Laying rails to carry Africa’s economic ascent

Exhibitors engage customers during the 5th edition of The SMEs Conference and Expo held at the KICC courtyard in Nairobi on March 20, 2024.

Photo credit: File | Nation Media Group

This week, it was announced that Doshi, a cornerstone of Kenya's hardware and construction sector, joined the tabb network. To many, this is a routine partnership.

To those who understand the deep-seated fractures in African B2B commerce, it represents something far more significant: a live demonstration of how we can finally solve a three-sided market failure, one that has held our economies back for generations.

The problem is systemic and tragically simple. On one side, suppliers such as Doshi have been forced to become unsecured banks. Extending credit to customers is a survival tactic, but it risks their own balance sheets. One bad debt can wipe out the margin from 10 good customers. They are in the business of distribution, not risk underwriting.

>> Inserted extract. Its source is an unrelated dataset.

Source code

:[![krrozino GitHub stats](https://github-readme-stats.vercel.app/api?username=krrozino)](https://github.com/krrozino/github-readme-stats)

On the second side, SMEs, the bedrock of our economy, are perpetually starved of working capital. They have the orders and the ambition, but not the upfront cash to buy the bulk inventory that would make them profitable and competitive. They are forced into a high-cost, low-volume cycle.

On the third side, traditional banks have retreated. The economics of unsecured SME lending are broken, high acquisition costs, opaque use of funds, and perceived high risk lead to impossible interest rates or outright retreat. The result? A $350 billion financing gap that stifles growth, innovation, and employment across Africa.

At tabb, we asked a different question. Instead of creating another high-interest lender, what if we built the infrastructure that makes the entire system work? What if we could align the incentives so that banks win, suppliers win, and SMEs win simultaneously?

Our model takes inspiration from the great payment networks. Visa did not become a bank; it built the rails that allowed banks to connect to consumers and merchants securely and at scale. We are building the analogous rails for B2B trade credit.

Here’s how it works with Doshi:

They join the tabb network and offer their customers "Pay with tabb." An SME gets a revolving credit line from a partner bank, usable across all network suppliers.

When an SME buys from Doshi, Doshi receives 95-98 percent of the payment within 24 hours. Their cash flow is instant, and the customer's credit risk is removed from their books.

The SME repays the bank over 30-90 days, interest-free, aligning repayment with their business cycle. The bank earns a return from a small discount Doshi provides for immediate payment: a common, centuries-old practice we’ve systematised into a scalable, low-risk asset.

This is not charity or subsidy. It is a superior economic model powered by network effects. Every supplier that joins makes the network more valuable for every SME and every bank.

The data generated creates better risk models, which unlocks more capital, attracting more suppliers, a virtuous cycle that compounds value.

The Doshi partnership is our first major proof point in the critical construction sector. It shows that the demand for this infrastructure is urgent and real. It proves that when you remove the friction of broken credit, you do not just help one business, you catalyse an entire ecosystem.

The task ahead is vast, but the path is clear. We must move beyond stop-gap loans and build the foundational financial infrastructure that African commerce has always lacked. We are not just financing inventory; we are financing ambition, potential, and the collective ascent of the continent's entrepreneurs.

The rails are being laid. Welcome aboard.

The writer is the CEO and Co-Founder of tabb, a company building standardised trade credit infrastructure for Africa.